Listen below. A full, unedited transcript of our conversation can be found here. Scroll down on this page for an excerpt.
Jeff Wood: You report takes a new and different approach to modeling access by different modes, including cars, which have been modeled a certain way forever. Why do we need a fresh outlook on this discussion about accessibility for transportation modes?
Adham Kalila: Accessibility has been measured in numerous ways with different limitations throughout the academic literature. What we’ve found is that most of the time it’s very hard for researchers to get realistic information, especially speeds for cars. That’s one thing we did to get a more accurate representation of access in the city, is [find out] how fast our cars driving on every road and not just the average or the free flow or the theoretical speed on every road — we didn’t stop there. We also tried to model realistic conditions for every mode that we modeled. So, for public transport we used GTFS that takes into account the schedule differences in rush hours, for example, versus non-rush hour times.
For bicycles, we made sure to route on specific roads that had [high levels] of traffic stress, which is a measure of how dangerous driving on a road can be, to ones that were easy and moderate, so that we can model a bigger part of society and not just the most avid bike riders. And then for micromobility, we also modeled risk, risk constraints, constraints in finding a bicycle and also how it kind of combined with other modes. Like when you leave your house, you can make a realistic choice of, "So I want to take a shared bicycle, or do I want to just walk to the station? Which one improves my overall trip?"
Hussein Mahfouz: Perhaps it’s good to make a distinction between how we see access and accessibility. I'll mention a few measures. When people say access they mean like proximity to transit stop, whether it’s a bus or a metro stop, and that can be a measure in itself — like, "How many bus stops are within a 500 meter distance or a 10 minute walk?" If you want to get more nuanced you say, "But actually how many buses pass through these stops?" That’s still access —to measure of like where you can walk, what public transport do you have access to?
And then accessibility can be seen as more of where can they take these buses or this metro, where can it take me, so not just what bus can I access but where can this bus take me? So accessibility is more of a measure of what opportunities do I have to access the public transport network. This measure of accessibility has been further extended to look at temporal variations in accessibility. So how many opportunities do I have access to at different times of day?
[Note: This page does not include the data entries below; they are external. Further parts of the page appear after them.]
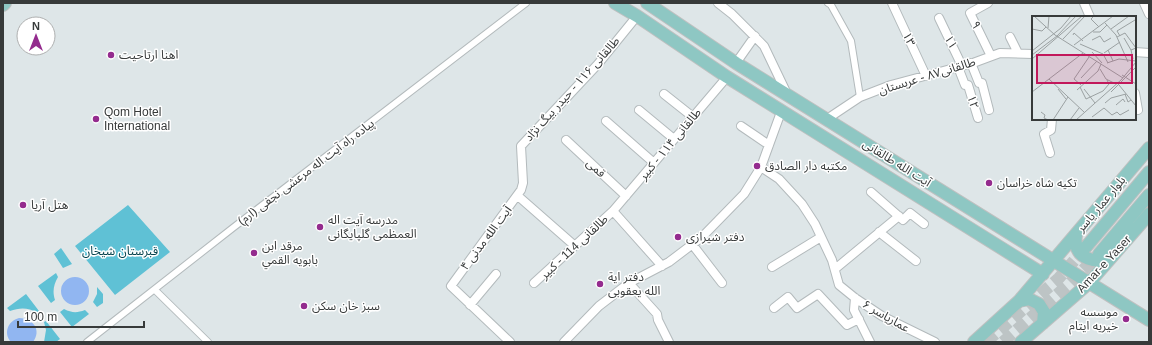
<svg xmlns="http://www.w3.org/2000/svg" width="1152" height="345" font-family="Arial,'Noto Sans Arabic',sans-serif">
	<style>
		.green { fill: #5fc1d5 }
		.water { fill: #91b6f1 }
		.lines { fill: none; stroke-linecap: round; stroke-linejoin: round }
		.primary-tunnel { stroke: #bdc4c5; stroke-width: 12; stroke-dasharray: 12 6; stroke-linecap: butt }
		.pedestrian-casing { stroke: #b3babc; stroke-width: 8 }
		.minor-casing { stroke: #b3babc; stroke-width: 10 }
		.primary-casing { stroke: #bfc0c0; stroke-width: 14 }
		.pedestrian { stroke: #fff; stroke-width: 6 }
		.minor { stroke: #fff; stroke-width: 8 }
		.primary { stroke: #8ec7c3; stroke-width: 12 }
		.poi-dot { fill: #942b8e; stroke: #fff; stroke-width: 1.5 }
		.labels { text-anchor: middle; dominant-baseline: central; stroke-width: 3; stroke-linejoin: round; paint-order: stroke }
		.street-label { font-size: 12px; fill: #373a3a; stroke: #fff }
		.poi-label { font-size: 12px; fill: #373a3a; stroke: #fff; text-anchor: start }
		.park-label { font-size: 12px; fill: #03414c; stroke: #fff }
		.inset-road { fill: none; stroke: #9ba1a2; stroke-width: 1 }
		.view { fill: #c2185b; fill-opacity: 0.15; stroke: #c2185b; stroke-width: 2 }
		.inset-edge { fill: none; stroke: #373a3a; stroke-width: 2 }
	</style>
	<rect width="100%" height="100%" fill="#dee6e8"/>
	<path class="green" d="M128,205l42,47 -55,43 -40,-49z
		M61,248l11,16 -9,4 -9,-14z
		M56,273l2,4c-4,7 -6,14 -3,23l-4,3 -13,-17z
		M97,287l6,7v9l-6,4 -4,-5 4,-8z
		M26,294l13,17 -2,2c-9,-6 -18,-5 -27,-2l-3,-3z
		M64,309c8,4 13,4 21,1l4,4 -17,13 -12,-15z
		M46,321l14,18 -4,3h-12l2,-12 -2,-8z"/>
	<path class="water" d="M61 291a14 14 0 1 1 28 0a14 14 0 1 1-28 0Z
		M19,318c14,0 23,12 14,24h-22c-8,-9 -3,-21 8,-24z"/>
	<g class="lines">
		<path class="primary-tunnel" d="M986,342l73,-64 27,-31
			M1003,342l65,-57 31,-31"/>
		<defs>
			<path id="pedestrian" d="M828,3l3,2 20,36 9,56
				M155,290l53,52
				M87,342l147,-115 292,-224"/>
			<path id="minor" d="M718,3l14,11 32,32 23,48
				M892,3l34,73
				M988,3l-18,10 21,43
				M1084,3l6,14
				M1144,3l5,11
				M939,18l23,48
				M1010,37l8,16
				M1135,52l14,1
				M736,63l19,-27
				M971,63l8,20h3l7,27
				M958,67l7,18h3l10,33
				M1135,93l3,17
				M664,94l29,23
				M639,110l35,29
				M827,119l33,-22 31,-12 82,-22 27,-10 33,1
				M606,121l48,42
				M741,126l28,19
				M566,140l60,56
				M1050,153l-6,-19 7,-4 1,-11
				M761,167l18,12 23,25 13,20 17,36 7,25 16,13 27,18 53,26
				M871,192l32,28 7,-7 14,11
				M518,196l57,50
				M613,211l49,55
				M879,232l37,29
				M692,244l30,39
				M772,267l49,-30
				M835,269l64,-53
				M534,283l79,-72 114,-134
				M629,283l28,31 1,6 11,22
				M855,298l-1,12 16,32
				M470,305l26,-31
				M774,308l14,-11 9,11 21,-14 29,31 12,-6
				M510,342l-59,-56 70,-96 2,-7 -2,-37 77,-82 39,-48
				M564,342l35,-36 30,-23 40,-21 33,-25 42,-43 17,-27 20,-55"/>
			<path id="primary" d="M615,3l22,13 90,61 316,197
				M647,3l89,60 413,257
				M3,5l2,-2
				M1076,234c0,3 -1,7 0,10 2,15 20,19 32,15
				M1086,247l63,-75
				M1099,254l50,-59
				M1019,301l10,-2 10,5 5,8 -1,11
				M974,342l45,-41 130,-153
				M1021,342l68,-59 60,-69"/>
		</defs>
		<use href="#pedestrian" class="pedestrian-casing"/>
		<use href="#minor" class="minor-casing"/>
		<use href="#primary" class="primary-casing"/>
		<use href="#pedestrian" class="pedestrian"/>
		<use href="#minor" class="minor"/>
		<use href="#primary" class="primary"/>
	</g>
	<g class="poi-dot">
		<circle cx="111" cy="55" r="4"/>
		<circle cx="96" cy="119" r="4"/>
		<circle cx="757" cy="166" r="4"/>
		<circle cx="989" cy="183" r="4"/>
		<circle cx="23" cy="205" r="4"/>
		<circle cx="320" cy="227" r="4"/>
		<circle cx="678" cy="237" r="4"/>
		<circle cx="254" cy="253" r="4"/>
		<circle cx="600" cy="284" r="4"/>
		<circle cx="304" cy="306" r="4"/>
		<circle cx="1126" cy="319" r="4"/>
	</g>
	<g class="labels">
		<g class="street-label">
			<text transform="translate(976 25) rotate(65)">۹</text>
			<text transform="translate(909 39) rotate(65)">۱۳</text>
			<text transform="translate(951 42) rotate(63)">۱۱</text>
			<text transform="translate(927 76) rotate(-17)">طالقانی۸۷ - عربستان</text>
			<text transform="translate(572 89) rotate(-48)">طالقانی ۱۱۶ - حیدر بیگ نژاد</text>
			<text transform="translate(973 102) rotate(74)">۱۲</text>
			<text transform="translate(670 144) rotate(-50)">طالقانی ۱۱۴ - کبیر</text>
			<text transform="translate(897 163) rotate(32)">آیت الله طالقانی</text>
			<text transform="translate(596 168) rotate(43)">قمی</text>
			<text transform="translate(306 172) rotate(-37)">پیاده راه آیت اله مرعشی نجفی (ارم)</text>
			<text transform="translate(1101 204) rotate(-50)">بلوار عمار یاسر</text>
			<text transform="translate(486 238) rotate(-53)">۴ آیت الله مدنی</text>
			<text transform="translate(574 247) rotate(-43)">طالقانی 114 - کبیر</text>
			<text transform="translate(1104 264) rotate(-47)">Amar-e Yaser</text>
			<text transform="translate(886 316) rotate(30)">عماریاسر ۶</text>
		</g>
		<g class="poi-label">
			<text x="119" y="55">اهنا ارتاحیت</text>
			<text x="104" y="112">Qom Hotel<tspan x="104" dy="14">International</tspan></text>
			<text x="765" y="166">مکتبه دار الصادق</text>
			<text x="997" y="183">تکیه شاه خراسان</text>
			<text x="31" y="205">هتل آریا</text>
			<text x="328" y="220">مدرسه آیت اله<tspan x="328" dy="14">العمظمی گلپایگانی</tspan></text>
			<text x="686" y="237">دفتر شیرازی</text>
			<text x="262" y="246">مرقد ابن<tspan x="262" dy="14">بابويه القمي</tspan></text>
			<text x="608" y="277">دفتر ایة<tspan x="608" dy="14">الله یعقوبی</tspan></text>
			<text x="312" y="306">سبز خان سکن</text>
			<text x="1118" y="312" text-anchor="end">موسسه<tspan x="1118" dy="14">خیریه ایتام</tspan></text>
		</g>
		<g class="park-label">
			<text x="120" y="251">قبرستان شیخان</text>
		</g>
	</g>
	<g transform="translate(1032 16)">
		<rect width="104" height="104" fill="#dee6e8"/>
		<path class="inset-road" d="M2,0l21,19 68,43M62,0l-3,3 8,8M73,7l11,12 12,27M16,12l1,-12M0,13l10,2 4,-4M79,13l18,-13M61,16h7l7,-7M41,19l1,-2 9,8M88,20l-3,-5 18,-11M85,21l8,-4 11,15 -5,2M92,22l7,12 2,9M31,23l22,-23M60,24l8,-4 4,6 7,-4M48,28l23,10 5,9M42,29l39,-29M76,34l5,11M0,35l29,-23 10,-12M60,36l10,11M72,37l16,-11M0,39l25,-19 19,-20M0,43l50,-43M75,47l12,-4 17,2M68,53l6,10 10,5M90,59l14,9M49,62l16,-17M17,63l35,33M49,69l-7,-6 15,-22M87,69l17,21M48,71l6,12 17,-8 6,-7 -2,-4M26,73l8,10M52,73l11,14M45,74l21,-19 3,-7M0,76l51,-39M79,76l25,-25M93,78l3,8 3,-2M73,87l6,-5 15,-4M84,89l7,-6 2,3M9,96l4,3 -1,3 4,2M60,101l12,-9 8,7 5,-3 3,3 9,-5M21,104l15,-23M38,104l9,-12M44,104l45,-40 15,-18"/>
		<path class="view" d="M5,39h95v28h-95z"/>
		<rect width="104" height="104" class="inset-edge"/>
	</g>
	<rect width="1152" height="345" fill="none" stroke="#373a3a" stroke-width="8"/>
	<g transform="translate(36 36)"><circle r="19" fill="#ffffff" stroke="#afb0b0"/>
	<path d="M0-3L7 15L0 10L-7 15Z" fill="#942b8e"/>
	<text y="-6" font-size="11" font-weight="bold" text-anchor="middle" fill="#373a3a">N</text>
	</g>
	<path d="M18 321v6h126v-6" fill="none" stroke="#373a3a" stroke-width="2"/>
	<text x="24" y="321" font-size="12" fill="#373a3a" stroke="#ffffff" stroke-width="3" paint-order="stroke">100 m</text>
</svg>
How many hospitals do I have access to at different times of day, because the transit schedule like changes throughout the day?
In that sense, like this is all quite well established in in the literature. What we did was to build on that by including micromobility, because a lot of the research on accessibility does not include micromobility as part of like a multimodal trip. A lot of the the literature focusing on micromobility itself focuses on it on its own. We didn’t really find literature that mixes or like combines the two when calculating accessibility to opportunities. That was one of our main contributions.